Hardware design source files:

* * *

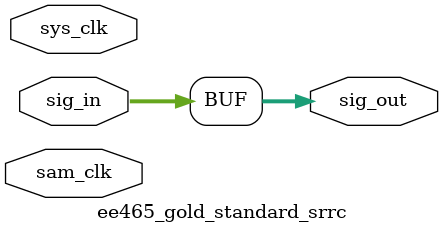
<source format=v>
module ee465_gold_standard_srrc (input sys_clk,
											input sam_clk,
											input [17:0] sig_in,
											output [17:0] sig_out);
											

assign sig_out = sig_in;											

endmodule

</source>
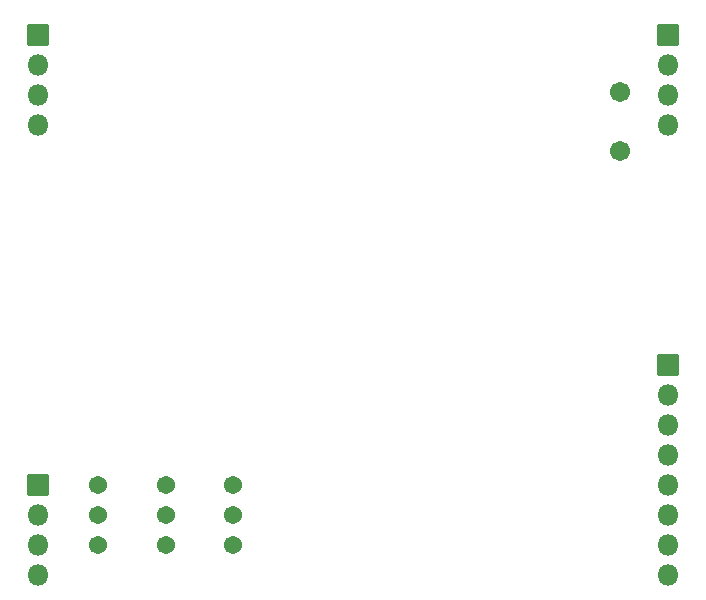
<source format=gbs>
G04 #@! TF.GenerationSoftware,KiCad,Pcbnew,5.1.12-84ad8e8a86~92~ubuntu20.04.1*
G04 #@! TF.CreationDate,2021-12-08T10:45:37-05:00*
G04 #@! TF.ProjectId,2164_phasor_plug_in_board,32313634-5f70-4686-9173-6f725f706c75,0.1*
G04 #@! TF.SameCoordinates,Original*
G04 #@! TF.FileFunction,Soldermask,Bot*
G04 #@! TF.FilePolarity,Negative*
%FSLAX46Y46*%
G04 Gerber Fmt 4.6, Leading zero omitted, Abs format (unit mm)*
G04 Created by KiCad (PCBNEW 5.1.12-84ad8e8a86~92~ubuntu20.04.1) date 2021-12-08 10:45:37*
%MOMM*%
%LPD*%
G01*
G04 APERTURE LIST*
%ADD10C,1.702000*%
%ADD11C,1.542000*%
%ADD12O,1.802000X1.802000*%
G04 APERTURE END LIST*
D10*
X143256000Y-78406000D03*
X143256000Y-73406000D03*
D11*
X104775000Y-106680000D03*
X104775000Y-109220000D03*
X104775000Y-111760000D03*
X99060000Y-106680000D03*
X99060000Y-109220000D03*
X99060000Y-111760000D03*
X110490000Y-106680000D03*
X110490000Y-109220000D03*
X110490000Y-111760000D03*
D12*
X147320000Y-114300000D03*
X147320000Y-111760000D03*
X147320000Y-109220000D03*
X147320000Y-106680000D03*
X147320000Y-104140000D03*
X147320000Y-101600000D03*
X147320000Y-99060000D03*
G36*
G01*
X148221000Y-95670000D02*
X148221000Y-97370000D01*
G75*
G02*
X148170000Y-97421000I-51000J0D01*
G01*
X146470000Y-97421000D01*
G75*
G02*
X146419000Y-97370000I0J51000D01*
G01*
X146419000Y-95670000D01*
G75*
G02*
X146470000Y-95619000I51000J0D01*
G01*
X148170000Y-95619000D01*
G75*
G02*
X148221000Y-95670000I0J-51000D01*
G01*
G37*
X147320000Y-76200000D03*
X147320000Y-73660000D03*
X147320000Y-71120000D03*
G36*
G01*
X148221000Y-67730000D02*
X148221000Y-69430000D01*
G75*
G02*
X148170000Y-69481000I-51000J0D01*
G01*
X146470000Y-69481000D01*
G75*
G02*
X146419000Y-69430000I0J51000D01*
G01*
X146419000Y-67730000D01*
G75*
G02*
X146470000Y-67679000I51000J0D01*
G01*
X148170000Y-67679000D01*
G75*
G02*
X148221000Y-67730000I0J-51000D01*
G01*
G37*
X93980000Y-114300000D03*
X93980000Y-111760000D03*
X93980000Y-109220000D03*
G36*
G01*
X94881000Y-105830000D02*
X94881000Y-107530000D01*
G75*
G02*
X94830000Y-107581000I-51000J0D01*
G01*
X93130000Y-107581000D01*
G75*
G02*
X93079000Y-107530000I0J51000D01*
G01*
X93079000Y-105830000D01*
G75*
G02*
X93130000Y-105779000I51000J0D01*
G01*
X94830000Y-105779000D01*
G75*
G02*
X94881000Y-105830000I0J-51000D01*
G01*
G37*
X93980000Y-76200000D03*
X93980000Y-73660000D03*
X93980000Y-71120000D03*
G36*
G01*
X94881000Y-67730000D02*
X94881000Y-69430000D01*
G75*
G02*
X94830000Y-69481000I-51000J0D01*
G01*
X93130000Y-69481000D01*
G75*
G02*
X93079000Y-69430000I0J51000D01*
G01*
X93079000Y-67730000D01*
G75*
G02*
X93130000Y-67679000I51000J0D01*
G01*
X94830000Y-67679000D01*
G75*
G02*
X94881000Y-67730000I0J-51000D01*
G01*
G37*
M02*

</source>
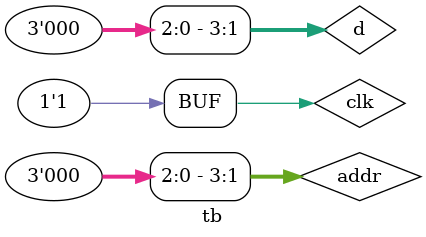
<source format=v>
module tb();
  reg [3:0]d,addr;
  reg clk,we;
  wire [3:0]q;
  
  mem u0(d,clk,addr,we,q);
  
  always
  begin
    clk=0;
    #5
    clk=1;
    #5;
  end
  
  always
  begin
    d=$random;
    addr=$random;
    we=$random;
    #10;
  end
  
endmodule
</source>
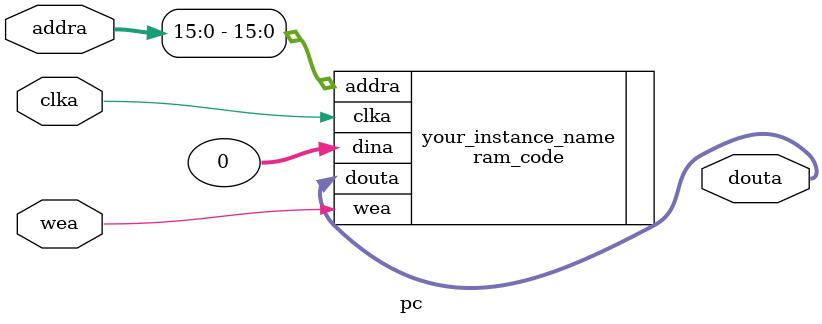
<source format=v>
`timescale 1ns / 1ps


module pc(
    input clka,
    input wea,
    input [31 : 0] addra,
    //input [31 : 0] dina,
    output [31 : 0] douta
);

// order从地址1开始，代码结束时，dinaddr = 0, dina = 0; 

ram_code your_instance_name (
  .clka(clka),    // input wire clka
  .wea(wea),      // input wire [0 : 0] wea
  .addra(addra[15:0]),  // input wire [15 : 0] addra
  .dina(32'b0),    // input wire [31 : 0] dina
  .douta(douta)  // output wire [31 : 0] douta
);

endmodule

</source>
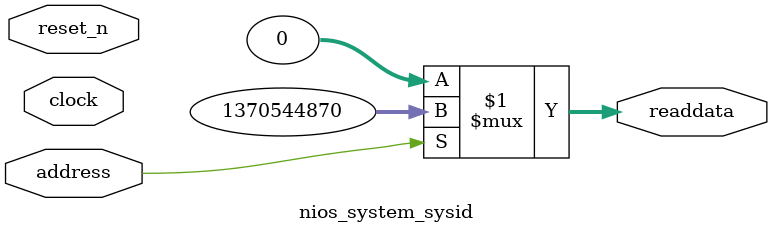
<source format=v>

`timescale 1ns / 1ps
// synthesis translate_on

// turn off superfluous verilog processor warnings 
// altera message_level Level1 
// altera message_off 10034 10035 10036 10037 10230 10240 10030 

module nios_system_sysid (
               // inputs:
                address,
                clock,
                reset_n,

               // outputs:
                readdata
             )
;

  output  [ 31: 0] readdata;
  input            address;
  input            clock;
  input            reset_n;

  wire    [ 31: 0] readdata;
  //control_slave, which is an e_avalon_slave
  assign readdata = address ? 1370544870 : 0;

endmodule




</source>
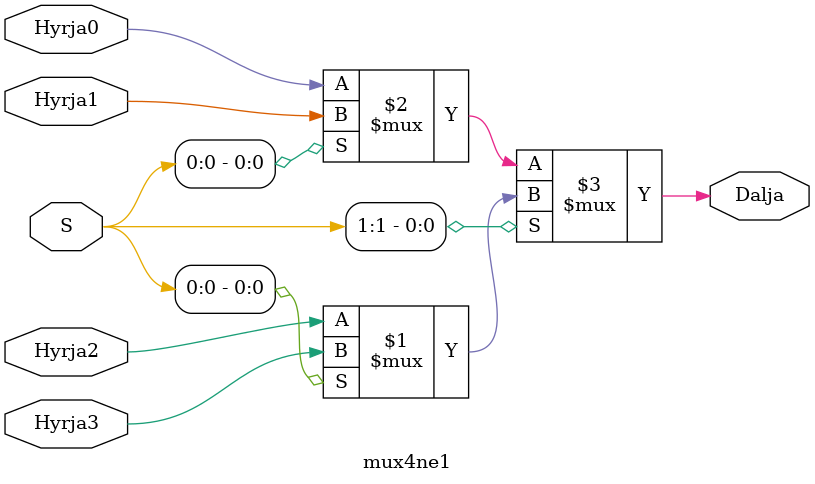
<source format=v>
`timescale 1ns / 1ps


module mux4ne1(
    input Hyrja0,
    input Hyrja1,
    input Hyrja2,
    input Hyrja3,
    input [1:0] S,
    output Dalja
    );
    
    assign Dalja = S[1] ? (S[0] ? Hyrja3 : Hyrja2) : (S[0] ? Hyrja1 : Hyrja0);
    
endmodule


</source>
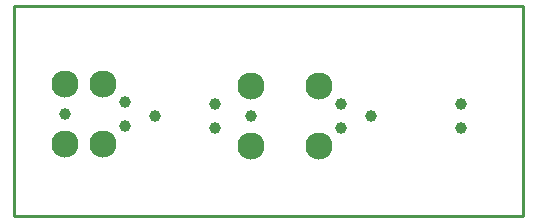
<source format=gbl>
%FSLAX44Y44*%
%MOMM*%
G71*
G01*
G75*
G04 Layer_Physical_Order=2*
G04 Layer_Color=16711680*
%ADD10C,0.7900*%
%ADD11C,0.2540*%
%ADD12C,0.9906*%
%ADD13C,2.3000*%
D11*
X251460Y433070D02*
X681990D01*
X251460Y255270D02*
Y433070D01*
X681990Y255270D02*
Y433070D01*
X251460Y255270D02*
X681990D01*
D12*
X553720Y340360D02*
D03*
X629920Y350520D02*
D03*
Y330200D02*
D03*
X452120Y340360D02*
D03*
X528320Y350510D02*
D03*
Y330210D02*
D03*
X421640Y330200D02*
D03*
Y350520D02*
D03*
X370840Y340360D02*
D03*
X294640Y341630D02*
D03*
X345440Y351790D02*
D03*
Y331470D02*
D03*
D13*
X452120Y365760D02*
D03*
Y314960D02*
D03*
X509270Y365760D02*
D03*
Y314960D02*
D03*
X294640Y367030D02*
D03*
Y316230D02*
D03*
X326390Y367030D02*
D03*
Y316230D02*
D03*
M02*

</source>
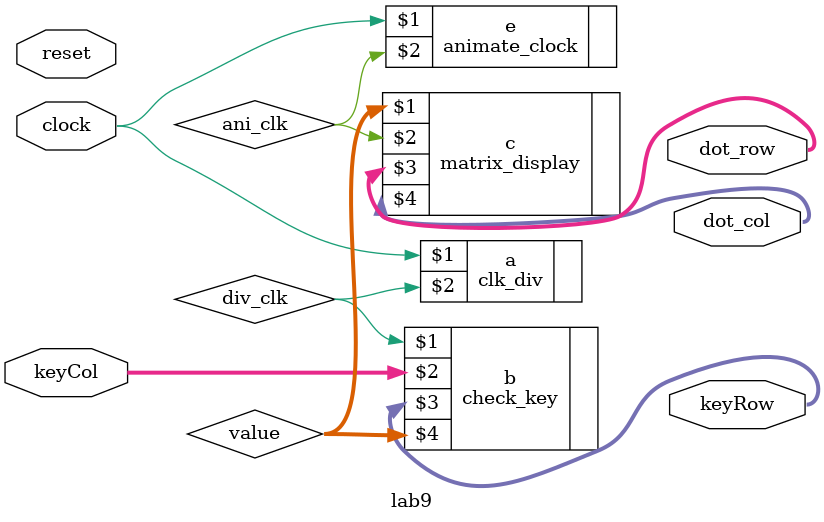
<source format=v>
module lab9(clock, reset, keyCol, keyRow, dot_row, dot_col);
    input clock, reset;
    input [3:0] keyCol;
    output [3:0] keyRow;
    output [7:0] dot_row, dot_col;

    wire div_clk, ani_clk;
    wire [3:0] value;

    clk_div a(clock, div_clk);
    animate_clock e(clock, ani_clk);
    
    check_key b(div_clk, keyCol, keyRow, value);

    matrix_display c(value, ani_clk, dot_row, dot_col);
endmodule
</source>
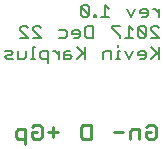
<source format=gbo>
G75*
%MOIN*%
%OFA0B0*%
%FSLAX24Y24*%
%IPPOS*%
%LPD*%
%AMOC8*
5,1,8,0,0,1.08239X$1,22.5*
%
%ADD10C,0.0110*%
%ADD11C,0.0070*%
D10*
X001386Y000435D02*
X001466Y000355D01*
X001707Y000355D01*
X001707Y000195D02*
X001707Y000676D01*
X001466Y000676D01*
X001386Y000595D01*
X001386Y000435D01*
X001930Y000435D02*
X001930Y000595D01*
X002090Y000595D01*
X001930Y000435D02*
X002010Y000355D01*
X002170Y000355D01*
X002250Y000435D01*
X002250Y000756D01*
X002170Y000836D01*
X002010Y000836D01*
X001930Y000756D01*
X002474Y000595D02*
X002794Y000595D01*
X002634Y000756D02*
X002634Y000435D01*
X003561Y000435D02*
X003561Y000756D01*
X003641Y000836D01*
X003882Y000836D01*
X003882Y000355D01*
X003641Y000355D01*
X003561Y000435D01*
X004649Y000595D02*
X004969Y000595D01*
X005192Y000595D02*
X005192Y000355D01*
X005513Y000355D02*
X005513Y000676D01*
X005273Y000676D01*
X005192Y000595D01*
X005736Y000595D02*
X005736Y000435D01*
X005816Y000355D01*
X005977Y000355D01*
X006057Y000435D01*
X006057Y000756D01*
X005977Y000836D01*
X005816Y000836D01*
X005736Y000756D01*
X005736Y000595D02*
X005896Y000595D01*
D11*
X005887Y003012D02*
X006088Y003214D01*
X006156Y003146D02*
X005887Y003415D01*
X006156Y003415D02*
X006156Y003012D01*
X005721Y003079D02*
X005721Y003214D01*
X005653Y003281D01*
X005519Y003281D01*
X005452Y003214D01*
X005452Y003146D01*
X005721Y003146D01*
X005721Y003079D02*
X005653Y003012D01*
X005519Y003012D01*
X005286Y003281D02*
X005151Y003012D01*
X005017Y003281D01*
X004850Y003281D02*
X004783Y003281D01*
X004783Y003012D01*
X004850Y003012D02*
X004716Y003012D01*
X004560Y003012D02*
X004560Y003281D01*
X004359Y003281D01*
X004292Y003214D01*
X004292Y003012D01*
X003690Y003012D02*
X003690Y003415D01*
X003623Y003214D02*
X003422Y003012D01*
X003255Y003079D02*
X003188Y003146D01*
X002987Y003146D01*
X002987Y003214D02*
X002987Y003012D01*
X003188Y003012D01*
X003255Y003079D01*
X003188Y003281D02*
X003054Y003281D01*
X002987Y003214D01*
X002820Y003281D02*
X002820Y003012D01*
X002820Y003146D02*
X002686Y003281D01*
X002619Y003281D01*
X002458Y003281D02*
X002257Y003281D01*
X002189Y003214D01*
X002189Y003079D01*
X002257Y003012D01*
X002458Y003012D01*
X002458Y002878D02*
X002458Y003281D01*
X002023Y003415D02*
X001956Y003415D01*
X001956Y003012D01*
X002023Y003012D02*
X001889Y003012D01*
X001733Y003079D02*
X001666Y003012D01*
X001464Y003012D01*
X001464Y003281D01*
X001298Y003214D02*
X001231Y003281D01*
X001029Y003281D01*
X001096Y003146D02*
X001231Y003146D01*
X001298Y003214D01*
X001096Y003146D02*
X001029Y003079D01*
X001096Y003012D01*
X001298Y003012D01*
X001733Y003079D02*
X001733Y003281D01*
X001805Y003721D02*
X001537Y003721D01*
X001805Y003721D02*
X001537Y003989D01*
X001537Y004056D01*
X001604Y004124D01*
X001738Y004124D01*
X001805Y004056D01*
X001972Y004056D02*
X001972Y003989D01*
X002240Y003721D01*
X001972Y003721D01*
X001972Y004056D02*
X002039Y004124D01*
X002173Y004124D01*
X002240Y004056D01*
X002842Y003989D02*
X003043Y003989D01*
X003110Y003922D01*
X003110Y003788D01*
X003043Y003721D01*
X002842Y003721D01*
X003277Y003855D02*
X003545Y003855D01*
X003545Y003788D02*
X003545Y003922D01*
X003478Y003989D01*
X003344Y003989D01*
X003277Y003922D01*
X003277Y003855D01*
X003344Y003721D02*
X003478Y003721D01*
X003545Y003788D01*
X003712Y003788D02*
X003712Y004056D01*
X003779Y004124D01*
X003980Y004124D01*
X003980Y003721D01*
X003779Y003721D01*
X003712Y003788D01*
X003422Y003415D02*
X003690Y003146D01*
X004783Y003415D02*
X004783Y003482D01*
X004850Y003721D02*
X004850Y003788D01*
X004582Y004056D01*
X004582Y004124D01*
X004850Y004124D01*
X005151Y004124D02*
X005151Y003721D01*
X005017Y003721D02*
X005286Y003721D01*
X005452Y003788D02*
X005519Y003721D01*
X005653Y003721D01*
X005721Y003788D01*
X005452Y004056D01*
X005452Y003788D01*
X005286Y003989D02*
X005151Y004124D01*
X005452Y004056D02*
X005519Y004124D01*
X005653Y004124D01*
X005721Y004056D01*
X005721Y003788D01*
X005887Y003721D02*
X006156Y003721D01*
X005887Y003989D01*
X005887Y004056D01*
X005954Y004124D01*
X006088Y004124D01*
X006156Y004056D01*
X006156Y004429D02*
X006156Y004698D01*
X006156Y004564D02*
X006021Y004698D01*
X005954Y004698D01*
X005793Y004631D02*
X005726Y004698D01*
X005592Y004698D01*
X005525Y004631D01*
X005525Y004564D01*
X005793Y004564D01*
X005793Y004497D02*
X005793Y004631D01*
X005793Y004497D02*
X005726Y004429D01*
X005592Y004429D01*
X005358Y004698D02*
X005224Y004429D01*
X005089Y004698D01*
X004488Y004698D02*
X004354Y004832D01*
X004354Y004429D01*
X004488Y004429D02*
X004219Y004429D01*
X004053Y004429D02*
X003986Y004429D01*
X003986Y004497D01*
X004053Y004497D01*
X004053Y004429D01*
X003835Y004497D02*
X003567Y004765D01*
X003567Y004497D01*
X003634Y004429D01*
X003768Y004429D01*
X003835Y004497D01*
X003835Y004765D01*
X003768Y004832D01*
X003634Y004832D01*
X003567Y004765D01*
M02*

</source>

* * *

### PROBLEM STATEMENT:
State how many lines of the data contain the word "clka". Nothing besides the number belongs in the reply.

### RESULT OF THIS TASK:
2